And he opened up new holes in the story that will feed the media frenzy for many more days. When his wife was ill, he dashed home, running in view of the cameras, but then came back to work that evening, when the advice is to begin self-isolating immediately. He said she did not have the classic coronavirus symptoms, but in the same breath that he was worried he would go down with it: what was he doing going back into the office? Why did he “test his eyesight” on a 30-minute drive with his child and wife in the car?
Still, he did what he had to do to stem the tide of opinion that was running strongly against him. He gave supporters of the prime minister – whose numbers have dwindled over the past few days – enough material to mount a defence of his conduct that will be enough to allow him to stay in Downing Street.
In this it is worth comparing his performance with that of Alastair Campbell, who appeared on Channel 4 News in 2003 in order to defend himself against the BBC’s allegations that he had “sexed up” the intelligence on Iraq. The parallel is striking: two political advisers, very close to the prime minister, both under siege, and each deciding to break with convention to make their case on camera.
Cummings had longer to set out his case, and did better than Campbell in controlling his temper. Perhaps he has some method like Campbell’s practice of stabbing himself with a paperclip to keep his anger in check. In both cases, they felt traduced by the media. Cummings on Monday repeatedly accused journalists of publishing untrue stories about him, and complained that he couldn’t correct them because that led only to further confusion.
Campbell did himself no good by going on TV, which he did at short notice in the heat of the moment. Cummings did himself more good, but was unable to explain why he hadn’t done it before. He even started by admitting: “In retrospect I should have made this statement earlier.”
In Campbell’s case, the public had already decided that there was something wrong with the case for joining the invasion of Iraq, and there was little he could do to convince people that the government had been honest.

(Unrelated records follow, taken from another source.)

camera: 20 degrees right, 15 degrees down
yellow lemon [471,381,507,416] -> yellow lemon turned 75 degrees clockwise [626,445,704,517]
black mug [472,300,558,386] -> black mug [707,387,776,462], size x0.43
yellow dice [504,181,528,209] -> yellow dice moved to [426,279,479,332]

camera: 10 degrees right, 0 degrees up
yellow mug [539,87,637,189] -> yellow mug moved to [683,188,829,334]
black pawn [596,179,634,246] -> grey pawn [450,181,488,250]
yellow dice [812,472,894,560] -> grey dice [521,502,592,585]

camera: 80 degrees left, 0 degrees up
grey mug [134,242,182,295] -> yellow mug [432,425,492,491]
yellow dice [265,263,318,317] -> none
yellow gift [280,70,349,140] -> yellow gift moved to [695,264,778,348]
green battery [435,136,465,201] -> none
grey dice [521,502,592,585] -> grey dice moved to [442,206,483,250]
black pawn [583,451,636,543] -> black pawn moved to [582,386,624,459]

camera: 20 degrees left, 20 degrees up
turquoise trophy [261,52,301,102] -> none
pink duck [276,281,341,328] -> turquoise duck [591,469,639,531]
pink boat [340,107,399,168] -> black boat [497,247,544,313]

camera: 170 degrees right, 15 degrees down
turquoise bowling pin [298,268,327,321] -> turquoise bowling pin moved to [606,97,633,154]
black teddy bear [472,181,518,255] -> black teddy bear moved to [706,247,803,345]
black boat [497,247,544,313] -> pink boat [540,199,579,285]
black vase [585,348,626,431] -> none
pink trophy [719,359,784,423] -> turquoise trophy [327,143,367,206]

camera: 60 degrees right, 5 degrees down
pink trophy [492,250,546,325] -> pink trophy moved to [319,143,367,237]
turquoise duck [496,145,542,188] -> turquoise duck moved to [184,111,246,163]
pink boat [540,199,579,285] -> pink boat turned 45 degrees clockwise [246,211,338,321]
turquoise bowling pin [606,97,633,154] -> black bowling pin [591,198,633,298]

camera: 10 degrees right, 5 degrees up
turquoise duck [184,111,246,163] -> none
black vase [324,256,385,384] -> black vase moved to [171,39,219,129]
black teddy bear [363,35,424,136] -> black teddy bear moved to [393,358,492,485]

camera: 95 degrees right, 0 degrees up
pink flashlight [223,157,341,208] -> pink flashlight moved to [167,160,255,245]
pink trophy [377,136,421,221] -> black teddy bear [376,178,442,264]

So it is with Cummings. The public has already decided that he and Boris Johnson think that the rules for the little people don’t apply to them. Cummings has done enough to save his job. But that may be the worst outcome for the government and the country. It may be unfair, but he needs to go if the prime minister is to rebuild trust with the people – trust that will be needed more than ever as he tries to lead the nation out of lockdown.